##### Texto dado

En mi esa es una verdad absoluta. 



alexus dijo:


> hay que hacer mucha fuerza con el brazo para mantenerlo "erecto", ademas, no me gusta como me queda la caligrafia.


Con un poco de práctica se superan esas dos cosas. 



fernandob dijo:


> estan muy lindas esas pizarras


Gracias. Y como dices que hay cosas que mejor en el papel es cierto, para eso esta el escritorio de estudio (de lado derecho) y para estudiar en *Foros de Electrónica* está la PC (de lado izquierdo). ¡Que vida tan dura! 

Y es muy cierto aquello de usar hojas "recicladas" para hacer prácticas/ejercicios. 


PS: Disculpas por desviar un poco el tema.


----------



## Limbo (Ene 27, 2010)

> PS: Disculpas por desviar un poco el tema.


Que tema???? Pero si esto es Sala de charlaa ajaja Viva la libertad de cambiar de tema en la "Sala de Charla"
fftopic:fftopic:fftopic:

Publique el mensaje por hablar de algo que se me paso por la cabeza, pero nada mas, tranqui


----------



## W3B0NC1T0 (Ene 29, 2010)

Yo tengo un dilema similar, pero... diferente,

¿¿ Existe una  relación inversa entre el consumo de energía y la velocidad que me ofrece mi ISP (proveedor de servicios de internet)???

Me explico: con el ancho de banda que tengo contratado, para descargar una película de las redes P2P me tardo (por ejemplo) 1 semana, teniendo encendido el pc unas 8 horas diarias, lo cual consume energía, afecta el calentamiento global (dicen algunos) y cuesta dinero.

Si duplico (o triplico) el ancho de banda se me duplica o triplica el precio que pago por el servicio de internet, pero se me reduce el valor de la factura  de energía y, de pasada, contribuyo menos al calentamiento global.

Esto nada tiene que ver con el tema, pero como es sala de charla podemos compartir nuestras preocupaciones


----------

##########

== Tarea planteada A ==
Selecciona y copia cada línea de las entradas que contenga la cadena "locality", distinguiendo entre mayúsculas y minúsculas.
Las entradas no guardan ninguna relación con el hilo del foro.

##### Material proporcionado

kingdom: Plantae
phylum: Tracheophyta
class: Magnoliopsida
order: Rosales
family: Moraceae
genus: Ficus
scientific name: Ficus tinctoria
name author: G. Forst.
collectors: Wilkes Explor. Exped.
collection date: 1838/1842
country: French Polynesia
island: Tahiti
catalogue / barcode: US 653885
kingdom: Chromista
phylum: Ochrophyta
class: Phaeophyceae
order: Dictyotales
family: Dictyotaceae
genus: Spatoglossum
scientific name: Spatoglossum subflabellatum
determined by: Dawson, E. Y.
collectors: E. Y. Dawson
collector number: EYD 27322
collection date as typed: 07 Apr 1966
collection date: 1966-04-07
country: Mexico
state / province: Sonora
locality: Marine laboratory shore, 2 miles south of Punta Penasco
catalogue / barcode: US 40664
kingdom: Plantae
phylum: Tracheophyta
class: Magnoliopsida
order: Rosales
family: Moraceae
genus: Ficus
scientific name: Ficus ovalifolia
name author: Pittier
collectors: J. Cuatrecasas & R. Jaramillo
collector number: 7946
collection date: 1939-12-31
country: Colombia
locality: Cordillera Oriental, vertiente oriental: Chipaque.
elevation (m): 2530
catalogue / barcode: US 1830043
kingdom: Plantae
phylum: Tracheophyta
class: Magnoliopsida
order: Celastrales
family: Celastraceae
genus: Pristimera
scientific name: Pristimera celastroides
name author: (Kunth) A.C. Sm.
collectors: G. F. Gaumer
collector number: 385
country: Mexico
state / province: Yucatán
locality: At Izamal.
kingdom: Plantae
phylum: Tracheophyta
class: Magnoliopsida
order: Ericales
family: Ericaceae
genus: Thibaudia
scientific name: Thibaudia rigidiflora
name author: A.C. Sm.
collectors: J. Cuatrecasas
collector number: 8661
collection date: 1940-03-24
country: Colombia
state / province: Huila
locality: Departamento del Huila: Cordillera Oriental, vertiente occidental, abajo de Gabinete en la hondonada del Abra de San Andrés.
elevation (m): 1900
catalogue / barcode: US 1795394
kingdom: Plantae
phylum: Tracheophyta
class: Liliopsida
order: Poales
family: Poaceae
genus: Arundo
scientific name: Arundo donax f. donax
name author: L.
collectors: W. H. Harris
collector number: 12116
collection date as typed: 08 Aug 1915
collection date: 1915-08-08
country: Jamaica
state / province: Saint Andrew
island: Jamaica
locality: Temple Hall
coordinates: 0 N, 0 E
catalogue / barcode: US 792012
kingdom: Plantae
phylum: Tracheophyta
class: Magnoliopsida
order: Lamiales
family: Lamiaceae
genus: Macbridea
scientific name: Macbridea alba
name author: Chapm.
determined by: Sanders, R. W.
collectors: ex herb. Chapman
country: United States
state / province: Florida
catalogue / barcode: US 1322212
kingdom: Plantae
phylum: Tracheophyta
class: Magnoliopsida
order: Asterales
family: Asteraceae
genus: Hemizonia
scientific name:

##########

== Tarea planteada B ==
Responde brevemente estas preguntas sobre el hilo del foro:
(i) Según alexus, ¿qué hay que hacer con el brazo para mantenerlo "erecto"?
(ii) ¿Qué fecha figura en la publicación de Limbo?
(iii) Según W3B0NC1T0, ¿cuántas horas diarias tiene encendido el pc para descargar una película?

== Respuesta completa A ==
locality: Marine laboratory shore, 2 miles south of Punta Penasco
locality: Cordillera Oriental, vertiente oriental: Chipaque.
locality: At Izamal.
locality: Departamento del Huila: Cordillera Oriental, vertiente occidental, abajo de Gabinete en la hondonada del Abra de San Andrés.
locality: Temple Hall

== Respuesta completa B ==
(i) Hacer mucha fuerza.
(ii) Ene 27, 2010.
(iii) Unas 8 horas diarias.